There was a time when American presidents actually supported revolutionary movements. Of course that was when we had a relatively progressive foreign policy – back in 1789, for example, when the French overthrew their absolutist regime. Americans broadly supported their effort.
But over many decades, of course, we shifted away from our democratic and revolutionary ideals to become a plodding force for reaction and authoritarianism in the world covered over in a thin gloss of concern for human rights.
So it was not a surprise, tonight, that Barack Obama missed his chance to mark a return to our democratic roots. The Egyptian people, like their Tunisian brothers and sisters, will not stop until Mubarak is gone. Obama should have called for his removal from power and his arrest and deportation to the World Court in the Hague. But instead, he criticized the demonstrators for violence and made a feckless call for Mubarak to engage in dialogue. His comments were forgotten before he had left the room, made irrelevant in the minds of Americans and Egyptians alike by the images we are watching on CNN.
This new revolutionary wave sweeping the Arab world has passed our country’s leadership by. Not since 10 million people stood up against the Iraq war in February 2003 have we seen such moving independent expressions for political change. The movement is testing our country as well as those of the mideast, and right now our leadership has failed its global responsibilities.

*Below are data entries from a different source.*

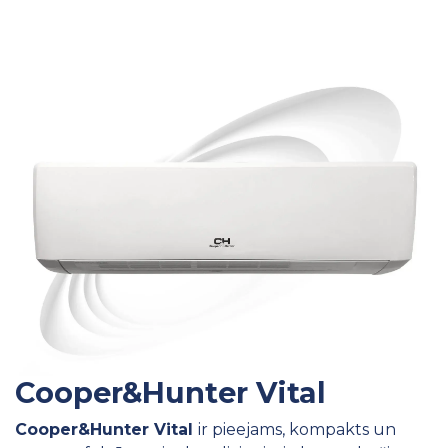
Cooper&Hunter Vital
Cooper&Hunter Vital
ir pieejams, kompakts un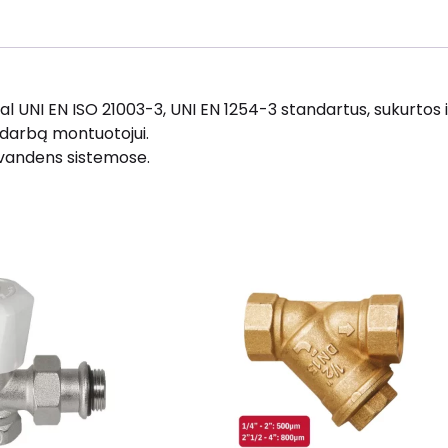
l UNI EN ISO 21003-3, UNI EN 1254-3 standartus, sukurtos 
 darbą montuotojui.
o vandens sistemose.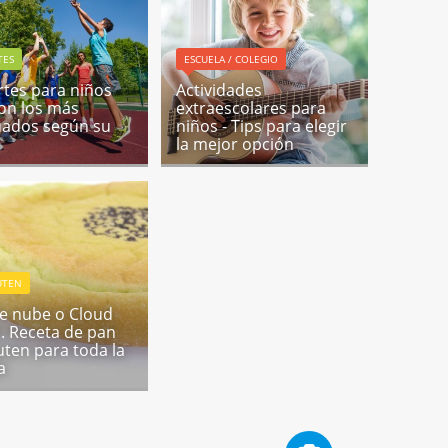
TES
ESCUELA / COLEGIO
tes para niños
Actividades
on los más
extraescolares para
ados según su
niños - Tips para elegir
la mejor opción
UTEN
e nube o Cloud
. Receta de pan
luten para toda la
a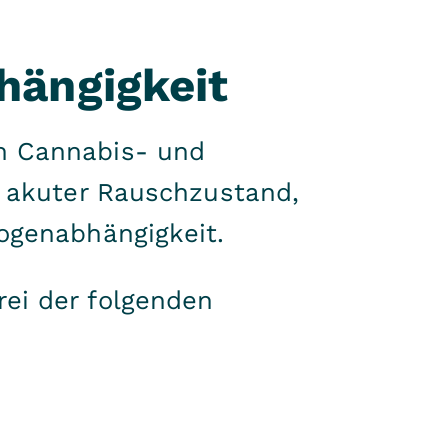
hängigkeit
n Cannabis- und
: akuter Rauschzustand,
ogenabhängigkeit.
ei der folgenden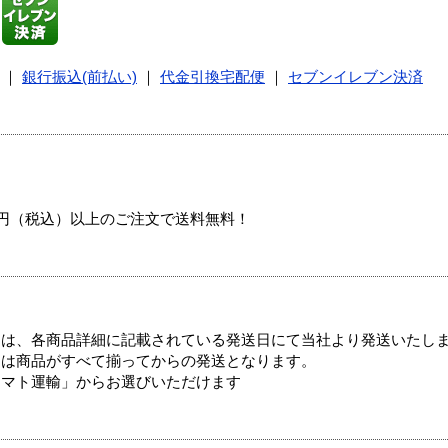
｜
銀行振込(前払い)
｜
代金引換宅配便
｜
セブンイレブン決済
00円（税込）以上のご注文で送料無料！
ては、各商品詳細に記載されている発送日にて当社より発送いたし
送は商品がすべて揃ってからの発送となります。
ヤマト運輸」からお選びいただけます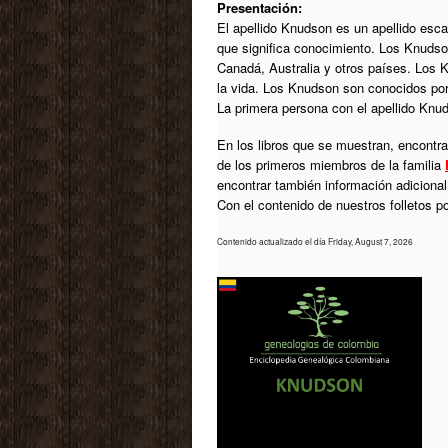
Presentación:
El apellido Knudson es un apellido es
que significa conocimiento. Los Knuds
Canadá, Australia y otros países. Los 
la vida. Los Knudson son conocidos por 
La primera persona con el apellido Knu
En los libros que se muestran, encontrar
de los primeros miembros de la familia
encontrar también información adiciona
Con el contenido de nuestros folletos 
Contenido actualizado el día Friday, August 7, 2026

Sadly our government has behaved like this in the past – in Hungary in 1956, in Czechoslovakia in 1968, in Poland in 1980-81, and in China in 1989. Each time our government’s unwillingness to lead opened the door to bloody repression and many more years of authoritarian rule. The liberal left’s “hope” for “change” has once again been dashed by Obama. Let us do hope that the independent democratic movement emerging in north Africa and the Arabian peninsula as we speak can break this pattern.